Missouri Regulators Press Conduent for Answers on 25‑Million‑Record Breach

TL;DR: Missouri regulators are pressing Conduent for details after a breach that exposed personal data of over 25 million Americans from October 2024 to January 2025. The state says the vendor has not shared enough information to assess the impact on Missouri insurance consumers.

Context: Conduent Business Services handles insurance claims, payment integrity and back‑office support for insurers. In January 2025 the company discovered that attackers had been inside its network since October 21, 2024, accessing files with names, addresses, Social Security numbers and medical records.

Key Facts: The unauthorized access lasted nearly three months, potentially affecting more than 25 million U.S. individuals.

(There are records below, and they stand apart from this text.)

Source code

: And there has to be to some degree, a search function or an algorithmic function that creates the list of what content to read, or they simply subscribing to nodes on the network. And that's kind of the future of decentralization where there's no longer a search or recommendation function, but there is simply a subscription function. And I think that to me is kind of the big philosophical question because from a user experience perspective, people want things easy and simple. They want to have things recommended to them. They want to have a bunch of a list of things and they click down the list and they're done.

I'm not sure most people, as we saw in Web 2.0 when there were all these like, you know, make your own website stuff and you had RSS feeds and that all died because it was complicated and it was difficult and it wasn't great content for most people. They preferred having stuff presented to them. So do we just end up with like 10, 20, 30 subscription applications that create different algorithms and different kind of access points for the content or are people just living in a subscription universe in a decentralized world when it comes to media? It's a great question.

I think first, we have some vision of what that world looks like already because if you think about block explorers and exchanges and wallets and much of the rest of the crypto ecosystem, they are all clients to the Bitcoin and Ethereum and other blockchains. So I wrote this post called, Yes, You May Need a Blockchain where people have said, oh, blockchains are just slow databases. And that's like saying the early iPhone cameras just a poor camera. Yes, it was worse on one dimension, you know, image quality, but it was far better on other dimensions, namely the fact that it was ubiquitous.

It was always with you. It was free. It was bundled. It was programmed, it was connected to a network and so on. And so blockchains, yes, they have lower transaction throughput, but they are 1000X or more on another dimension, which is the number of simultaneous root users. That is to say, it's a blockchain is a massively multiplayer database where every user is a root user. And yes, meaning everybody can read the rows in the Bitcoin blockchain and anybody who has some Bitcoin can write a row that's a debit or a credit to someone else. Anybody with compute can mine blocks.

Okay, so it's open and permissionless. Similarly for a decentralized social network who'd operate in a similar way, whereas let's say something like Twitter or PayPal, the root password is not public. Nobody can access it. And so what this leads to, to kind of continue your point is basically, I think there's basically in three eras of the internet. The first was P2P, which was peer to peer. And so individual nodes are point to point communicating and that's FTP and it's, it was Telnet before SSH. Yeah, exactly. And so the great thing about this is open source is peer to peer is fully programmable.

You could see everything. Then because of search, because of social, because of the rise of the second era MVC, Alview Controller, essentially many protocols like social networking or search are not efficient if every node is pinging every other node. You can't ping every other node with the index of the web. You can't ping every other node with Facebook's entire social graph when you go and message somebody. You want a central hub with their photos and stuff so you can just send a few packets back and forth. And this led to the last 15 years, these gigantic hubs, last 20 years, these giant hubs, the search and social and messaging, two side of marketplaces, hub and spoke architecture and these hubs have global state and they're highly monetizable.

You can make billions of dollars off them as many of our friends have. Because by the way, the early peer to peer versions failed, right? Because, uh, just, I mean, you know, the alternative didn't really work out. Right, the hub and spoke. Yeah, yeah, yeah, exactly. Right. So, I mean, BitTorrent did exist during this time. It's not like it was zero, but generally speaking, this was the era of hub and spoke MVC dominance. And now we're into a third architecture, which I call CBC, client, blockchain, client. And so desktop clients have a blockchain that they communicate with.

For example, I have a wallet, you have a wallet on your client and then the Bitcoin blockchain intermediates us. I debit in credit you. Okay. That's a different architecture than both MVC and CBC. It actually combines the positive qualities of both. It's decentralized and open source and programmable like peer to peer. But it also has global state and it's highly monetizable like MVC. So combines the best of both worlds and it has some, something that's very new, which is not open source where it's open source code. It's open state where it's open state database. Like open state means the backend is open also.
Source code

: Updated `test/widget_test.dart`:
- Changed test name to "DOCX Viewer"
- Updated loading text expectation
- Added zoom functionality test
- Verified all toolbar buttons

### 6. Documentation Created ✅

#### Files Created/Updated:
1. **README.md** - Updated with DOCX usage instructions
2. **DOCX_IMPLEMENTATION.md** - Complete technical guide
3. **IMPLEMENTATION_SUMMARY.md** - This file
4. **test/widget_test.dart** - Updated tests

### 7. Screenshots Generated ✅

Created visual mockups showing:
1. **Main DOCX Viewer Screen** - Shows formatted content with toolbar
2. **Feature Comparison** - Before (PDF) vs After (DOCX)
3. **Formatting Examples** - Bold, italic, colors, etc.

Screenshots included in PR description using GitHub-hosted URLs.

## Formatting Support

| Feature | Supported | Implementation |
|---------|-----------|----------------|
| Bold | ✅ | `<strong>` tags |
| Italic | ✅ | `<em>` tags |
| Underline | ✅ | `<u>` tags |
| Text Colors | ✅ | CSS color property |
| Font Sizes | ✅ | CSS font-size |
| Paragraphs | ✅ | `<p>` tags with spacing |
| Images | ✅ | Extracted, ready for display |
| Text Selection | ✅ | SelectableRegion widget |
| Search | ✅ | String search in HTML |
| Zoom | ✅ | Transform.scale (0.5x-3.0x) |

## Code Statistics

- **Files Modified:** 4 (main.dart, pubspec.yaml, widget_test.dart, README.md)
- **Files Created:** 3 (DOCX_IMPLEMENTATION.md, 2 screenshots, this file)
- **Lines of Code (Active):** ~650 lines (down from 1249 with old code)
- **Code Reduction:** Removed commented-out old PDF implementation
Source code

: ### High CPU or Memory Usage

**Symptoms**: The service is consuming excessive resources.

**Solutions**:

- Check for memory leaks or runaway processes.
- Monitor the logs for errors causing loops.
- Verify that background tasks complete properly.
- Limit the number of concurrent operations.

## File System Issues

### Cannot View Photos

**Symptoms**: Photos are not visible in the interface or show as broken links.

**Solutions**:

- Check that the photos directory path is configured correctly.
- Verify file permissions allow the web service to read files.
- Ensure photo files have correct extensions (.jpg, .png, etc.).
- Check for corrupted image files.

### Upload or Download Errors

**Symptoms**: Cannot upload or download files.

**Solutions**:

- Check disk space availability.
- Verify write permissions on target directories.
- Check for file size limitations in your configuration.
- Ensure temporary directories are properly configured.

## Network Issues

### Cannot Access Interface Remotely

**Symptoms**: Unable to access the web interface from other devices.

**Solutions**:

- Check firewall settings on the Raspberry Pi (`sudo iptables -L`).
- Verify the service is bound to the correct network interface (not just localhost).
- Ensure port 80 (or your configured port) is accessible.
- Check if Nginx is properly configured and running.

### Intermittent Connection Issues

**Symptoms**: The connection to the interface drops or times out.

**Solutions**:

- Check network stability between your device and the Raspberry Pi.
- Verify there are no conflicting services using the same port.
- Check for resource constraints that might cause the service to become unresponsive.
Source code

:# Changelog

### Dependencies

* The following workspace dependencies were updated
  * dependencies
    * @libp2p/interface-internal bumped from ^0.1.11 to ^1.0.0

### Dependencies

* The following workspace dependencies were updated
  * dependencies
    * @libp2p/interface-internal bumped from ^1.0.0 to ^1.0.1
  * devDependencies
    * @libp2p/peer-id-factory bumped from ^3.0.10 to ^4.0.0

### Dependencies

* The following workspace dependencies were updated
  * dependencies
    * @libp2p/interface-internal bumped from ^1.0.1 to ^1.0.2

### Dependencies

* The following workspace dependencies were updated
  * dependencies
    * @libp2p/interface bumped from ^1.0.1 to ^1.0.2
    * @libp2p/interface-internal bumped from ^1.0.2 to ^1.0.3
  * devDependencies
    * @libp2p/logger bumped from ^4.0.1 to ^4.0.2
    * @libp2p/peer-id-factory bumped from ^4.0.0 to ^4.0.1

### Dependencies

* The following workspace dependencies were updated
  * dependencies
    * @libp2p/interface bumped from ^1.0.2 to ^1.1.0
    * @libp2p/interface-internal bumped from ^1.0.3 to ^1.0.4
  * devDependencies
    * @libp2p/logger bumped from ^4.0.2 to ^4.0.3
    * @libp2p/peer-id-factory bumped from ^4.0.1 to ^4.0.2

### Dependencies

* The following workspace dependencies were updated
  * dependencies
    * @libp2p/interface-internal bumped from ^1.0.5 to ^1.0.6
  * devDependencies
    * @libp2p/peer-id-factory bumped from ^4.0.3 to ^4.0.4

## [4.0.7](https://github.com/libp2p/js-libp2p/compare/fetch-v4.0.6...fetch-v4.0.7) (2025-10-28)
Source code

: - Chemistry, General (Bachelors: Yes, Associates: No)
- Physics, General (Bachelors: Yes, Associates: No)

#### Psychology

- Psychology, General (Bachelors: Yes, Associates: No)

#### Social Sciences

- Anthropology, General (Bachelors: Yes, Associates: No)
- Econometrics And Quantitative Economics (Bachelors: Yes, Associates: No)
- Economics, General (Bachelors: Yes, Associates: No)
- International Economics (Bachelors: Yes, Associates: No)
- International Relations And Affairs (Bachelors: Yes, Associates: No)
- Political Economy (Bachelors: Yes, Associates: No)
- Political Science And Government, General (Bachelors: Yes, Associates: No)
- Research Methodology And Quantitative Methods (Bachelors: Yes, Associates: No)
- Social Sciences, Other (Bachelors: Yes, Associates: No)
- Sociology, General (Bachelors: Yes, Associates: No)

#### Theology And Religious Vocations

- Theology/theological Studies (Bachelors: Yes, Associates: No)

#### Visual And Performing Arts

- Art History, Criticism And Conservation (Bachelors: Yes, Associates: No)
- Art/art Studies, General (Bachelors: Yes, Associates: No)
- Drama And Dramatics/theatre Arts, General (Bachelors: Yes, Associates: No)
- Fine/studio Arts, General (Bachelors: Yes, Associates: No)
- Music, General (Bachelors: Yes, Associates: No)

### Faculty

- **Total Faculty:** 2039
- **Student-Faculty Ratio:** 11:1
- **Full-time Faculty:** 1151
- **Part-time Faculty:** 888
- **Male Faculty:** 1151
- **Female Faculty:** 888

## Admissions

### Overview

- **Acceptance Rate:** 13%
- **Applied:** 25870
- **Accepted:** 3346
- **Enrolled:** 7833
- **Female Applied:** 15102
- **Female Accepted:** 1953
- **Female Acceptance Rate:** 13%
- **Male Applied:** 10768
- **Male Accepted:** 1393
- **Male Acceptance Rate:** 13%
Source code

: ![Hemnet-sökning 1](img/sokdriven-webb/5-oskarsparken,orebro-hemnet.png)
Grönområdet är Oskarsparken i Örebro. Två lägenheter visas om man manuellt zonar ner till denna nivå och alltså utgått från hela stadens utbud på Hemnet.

Missouri’s Department of Commerce and Insurance first contacted Conduent on March 17, 2026, seeking specifics about Missouri residents. More than six weeks later regulators said they still lack sufficient information to gauge the breach’s impact. DCI Director Angela Nelson noted the agency is “concerned and disappointed” by the limited disclosure.

What It Means: For consumers, the exposed data includes identifiers that can be used for identity theft, fraudulent credit applications or medical‑billing scams. Regulators are now asking insurers that used Conduent to self‑report whether their data was involved and to describe the services provided. This shifts part of the investigative burden to the insurers while the state waits for clearer answers from the vendor.

Mitigations / What Defenders Should Do: Organizations that rely on third‑party vendors should enforce multifactor authentication on all remote access points, segment networks to limit lateral movement, and monitor for signs of credential misuse (MITRE ATT&CK T1078). Review logs for unusual authentication patterns, privileged‑access abuse (T1003) and remote service exploitation (T1021). Apply the latest patches for any known vulnerabilities in exposed services and maintain an up‑to‑date asset inventory to detect unauthorized devices. Conduct regular tabletop exercises that include third‑party breach scenarios and verify that breach‑notification contracts specify clear timelines and data‑sharing requirements.

Forward‑looking line: Watch for any enforcement actions or fines from Missouri regulators, as well as updates from insurers on the scope of affected records and whether Conduent will provide additional breach details.